Lettres de Fadette/Cinquième série/17

Imprimé au « Devoir » (Cinquième sériep. 52-54).

XVII

Autodafé

Seule : j’entends le vent tumultueux courir sur les toits en soulevant les tourbillons de neige ; sifflant et hurlant, il tord les branches qui résistent et se brisent, et l’espace est rempli de plaintes et de cris qui me font penser au « Vent chargé du désespoir » du poète. Est-ce la douleur de cette heure, dans le monde entier, qui passe dans ses gémissements ? Les agonies des mourants, l’angoisse des vivants, les terreurs des enfants, toutes les détresses qui se sont contenues tout le jour et qui éclatent quand il fait nuit ?

J’entends le vent qui a passé sur ces souffrances, et je frissonne de pitié et de peur aussi, peut-être : on est faible quand on est triste ! Dans l’âtre presque étreint, je regarde des cendres pareilles à de la poudre grise… tout ce qui reste de lettres aimées tant de fois relues ! Le feu, en les dévorant, a fait dans mon cœur une large blessure.
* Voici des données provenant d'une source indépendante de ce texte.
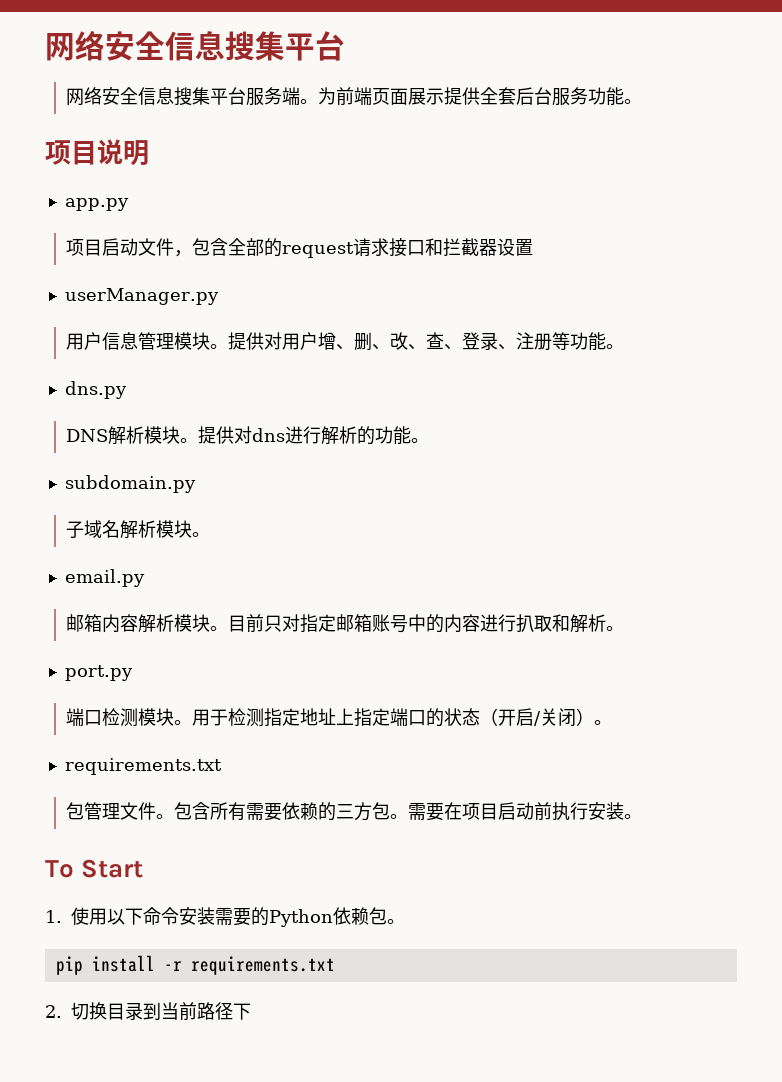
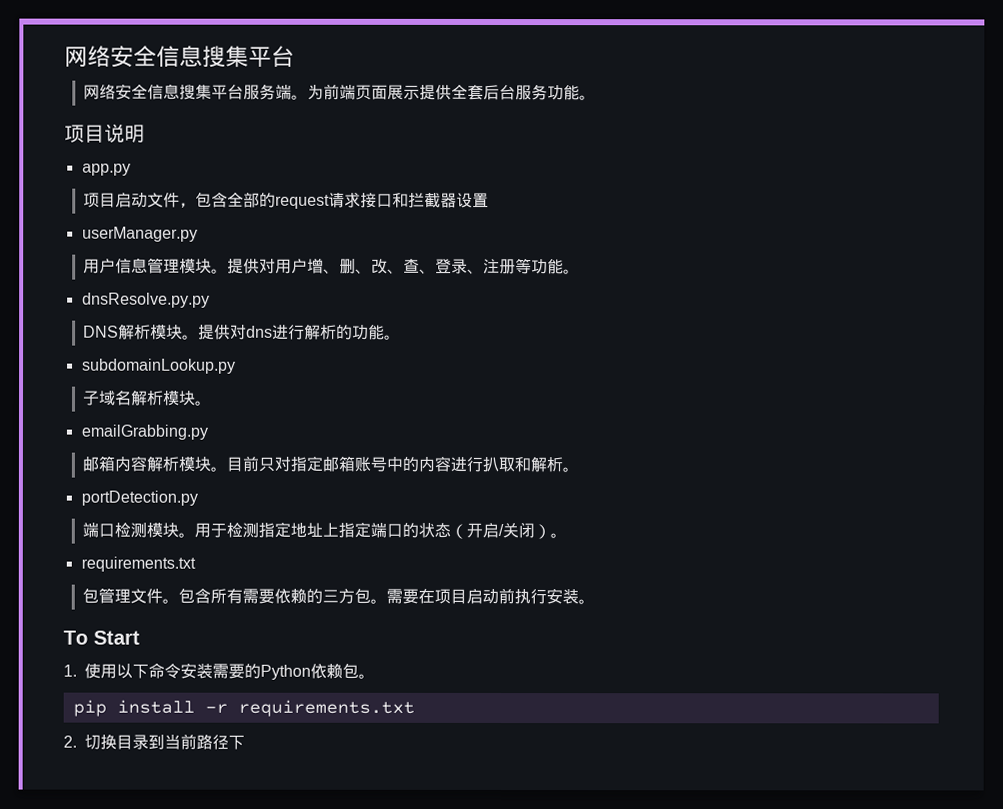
[64,381,127,399] dns.py -> [81,292,210,308] dnsResolve.py.py
[64,475,196,493] subdomain.py -> [81,358,236,374] subdomainLookup.py
[64,569,145,587] email.py -> [80,424,208,440] emailGrabbing.py
[64,665,133,681] port.py -> [80,490,198,506] portDetection.py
Un jour vient où l’on se dit que les choses qui furent la chaleur et la douceur de notre vie doivent nous précéder dans la mort, car dans ce monde étrange, pour garder à soi ses trésors, il faut les faire disparaître !

Quand la mort nous prend un être aimé, elle nous frôle de très près, et elle nous chuchote que notre tour vient : l’un après l’autre, nous nous en allons tous ! Ses avertissements nous serrent le cœur, de crainte ou de tristesse ? Ils nous causent plutôt un étonnement, comme si mourir était une chose nouvelle, et pourtant nous ne saurions compter ceux que nous avons connus et qui sont morts !

Je me dis ce soir devant mes pauvres lettres brûlées que, lorsque la mort frappera à ma porte, elle me dira : « Prends toute ta vie, depuis tes premiers sourires jusqu’à tes dernières agonies, c’est l’heure : tout ce que tu es, tout ce que tu as été, tout ce que tu espères, tout ce que tu aimes, c’est ton âme immortelle que j’ai attendue pour la conduire à ton Seigneur. » Et je partirai, et les étoiles continueront à , veiller dans la nuit, et les aurores à inonder le monde de lumière rose, et les heures, comme des vagues ininterrompues, verseront les joies et les souffrances aux vivants laissés derrière moi qui oublieront, eux aussi, que la mort les attend et viendra les prendre avec leur vie telle qu’ils la vivent tous les jours.

Quel mystère que notre insouciance de cette fin certaine et peut-être si prochaine ! Elle est tellement universelle et prodigieuse qu’elle est sûrement une des bénédictions de Celui qui, en nous donnant la vie, a voulu que nous l’aimions. Il veut sans doute aussi que nous aimions la mort ? Et beaucoup de mourants la désirent et l’appellent. Je ne puis détacher mes yeux de ce petit tas de cendres : le meilleur de deux âmes a rempli les feuilles que le feu a anéanties, c’était le lien visible et palpable entre deux cœurs dont l’un était l’écho et le reflet de l’autre ; la flamme a détruit l’expression du sentiment, mais rien au monde ne peut faire disparaître le sentiment vivant qui s’attache aux profondeurs d’une âme humaine ! C’est la consolation des séparations cruelles et comme la signature divine des affections impérissables.

Afin de ne pas arriver comme des pauvres de l’autre côté où nous attend notre Seigneur, cultivons les affections, les pensées, les sentiments que Dieu peut signer, et nous lui tendrons toute notre âme faible, aimante et douloureuse, mais tellement sienne qu'Il la reconnaîtra en souriant.